Desenvolver este ecossistema requer políticas públicas fortes, e um exercício de gestão com algum talento. Primeiro, é preciso compreender a tipologia de competências que contribui de modo direto, ou indireto para estes objetivos. Exemplo de empregos diretos estão os serviços essenciais de ambiente, as energias renováveis, a reparação ou a gestão de materiais. Os empregos indiretos dão o suporte à aceleração dos primeiros: engenheiros, gestores de informação e compras, logística ou educação. Também é preciso medir, não só em número, mas também o impacte destas atividades nos indicadores económicos, de bem-estar social e salvaguarda ambiental. E também é preciso aceitar que há empregos e atividades que irão acabar por se extinguir ou terão de ser transformados, com novo conhecimento. E para evitar convulsões sociais é importante planear essa transformação. O programa do Governo inclui medidas para avaliar as competências existentes para uma economia neutra em carbono e circular, com vista a desenvolver uma agenda de novas competências, diferenciadas consoante o nível de formação, desde a alta especialização (remanufatura, tecnologias renováveis), média especialização (reparação) até à baixa especialização (recolha). São desafios que a indústria da cerâmica e do vidro enfrentam, e que determinará um perfil de qualificações necessárias: • Desafio 1 – Pensar de forma circular e sistémica na indústria do vidro e da cerâmica; • Desafio 2 – Inovar o processo de fabrico e valorizar resíduos/subprodutos;

• Desafio 3 – Promover estratégias circulares de negócio e simbioses industriais. O Ministério do Ambiente e da Ação Climática desafiou a Secretaria Geral do Ambiente a promover o estudo “O Futuro do Trabalho: Análise do emprego e evolução das competências para responder à transição para uma Economia Circular em Portugal”, que irá ao encontro da Agenda de Competências e do Pacto para as Competências lançado em 2020, que assenta na transição digital e ecológica. A Secretaria Geral prepara-se para lançar workshops em setembro para melhor aprofundar a disseminação da consulta e o entendimento sobre a tipologia de funções associadas. A procura por este tipo de qualificações e conhecimento está aí, espelhada nos critérios exigidos no âmbito dos apoios PRR aos objetivos da Declaração do Porto. E já se verifica no terreno a dificuldade da resposta nacional: nos concursos que ficam vazios, na falta de conhecimento sobre a aplicação destes princípios à organização e processo, na carência de formação técnica referida por várias associações de setores especializados.

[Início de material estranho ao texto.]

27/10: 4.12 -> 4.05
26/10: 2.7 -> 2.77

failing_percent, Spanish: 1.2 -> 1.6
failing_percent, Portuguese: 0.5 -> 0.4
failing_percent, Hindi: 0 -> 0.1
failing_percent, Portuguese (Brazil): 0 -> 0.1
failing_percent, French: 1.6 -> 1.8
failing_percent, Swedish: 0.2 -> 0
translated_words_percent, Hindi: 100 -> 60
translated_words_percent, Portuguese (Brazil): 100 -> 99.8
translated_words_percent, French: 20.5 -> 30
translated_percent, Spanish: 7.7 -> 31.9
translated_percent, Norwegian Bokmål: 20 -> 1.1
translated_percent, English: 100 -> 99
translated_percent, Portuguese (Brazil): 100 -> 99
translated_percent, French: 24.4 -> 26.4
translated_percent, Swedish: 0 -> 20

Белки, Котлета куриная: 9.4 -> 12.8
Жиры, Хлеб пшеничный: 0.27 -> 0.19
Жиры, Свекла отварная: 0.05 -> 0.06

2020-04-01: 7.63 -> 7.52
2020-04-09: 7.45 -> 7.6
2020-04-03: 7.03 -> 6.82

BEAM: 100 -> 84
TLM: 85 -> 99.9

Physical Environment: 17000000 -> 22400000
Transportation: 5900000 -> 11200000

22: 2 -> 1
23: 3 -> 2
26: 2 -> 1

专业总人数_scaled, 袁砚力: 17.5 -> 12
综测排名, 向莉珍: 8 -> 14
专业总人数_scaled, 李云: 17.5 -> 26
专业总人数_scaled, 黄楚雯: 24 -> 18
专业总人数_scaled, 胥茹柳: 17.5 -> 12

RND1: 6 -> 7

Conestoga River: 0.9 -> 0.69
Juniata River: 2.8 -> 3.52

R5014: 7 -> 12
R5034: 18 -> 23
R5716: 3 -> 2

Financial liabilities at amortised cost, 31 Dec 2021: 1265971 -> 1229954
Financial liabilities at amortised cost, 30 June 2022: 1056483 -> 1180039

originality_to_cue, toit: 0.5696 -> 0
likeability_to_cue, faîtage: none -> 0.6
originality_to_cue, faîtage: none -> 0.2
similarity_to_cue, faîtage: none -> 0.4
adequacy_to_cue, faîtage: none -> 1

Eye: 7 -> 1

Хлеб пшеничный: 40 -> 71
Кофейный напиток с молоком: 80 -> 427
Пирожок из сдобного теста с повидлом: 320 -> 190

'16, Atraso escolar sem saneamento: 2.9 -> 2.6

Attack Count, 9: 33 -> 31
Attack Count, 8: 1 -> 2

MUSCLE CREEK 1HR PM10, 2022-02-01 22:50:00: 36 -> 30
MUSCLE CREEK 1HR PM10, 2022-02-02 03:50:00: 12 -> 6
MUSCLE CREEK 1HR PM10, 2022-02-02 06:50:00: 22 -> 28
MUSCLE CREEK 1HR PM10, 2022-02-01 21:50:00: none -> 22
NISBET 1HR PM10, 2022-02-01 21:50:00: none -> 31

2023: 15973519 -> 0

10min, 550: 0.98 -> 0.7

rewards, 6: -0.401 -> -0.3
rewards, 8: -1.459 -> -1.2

Como se vê, o desafio da descarbonização é muito, muito mais do que um desafio tecnológico. É também um desafio social, comportamental, de valores pessoais, que exige políticas, a substituição e/ou novos conteúdos curriculares, (re)formação adulta regular, entre outras soluções. O Ministério do Ambiente e da Ação Climática, através dos programas de formação financiados pelo Fundo Ambiental (p.ex. ProResíduos, ProÁguas) tem contribuído para esta transformação. O que esperamos é que as empresas, universidades e politécnicos acompanhem esta necessária evolução, que também se lhes exige.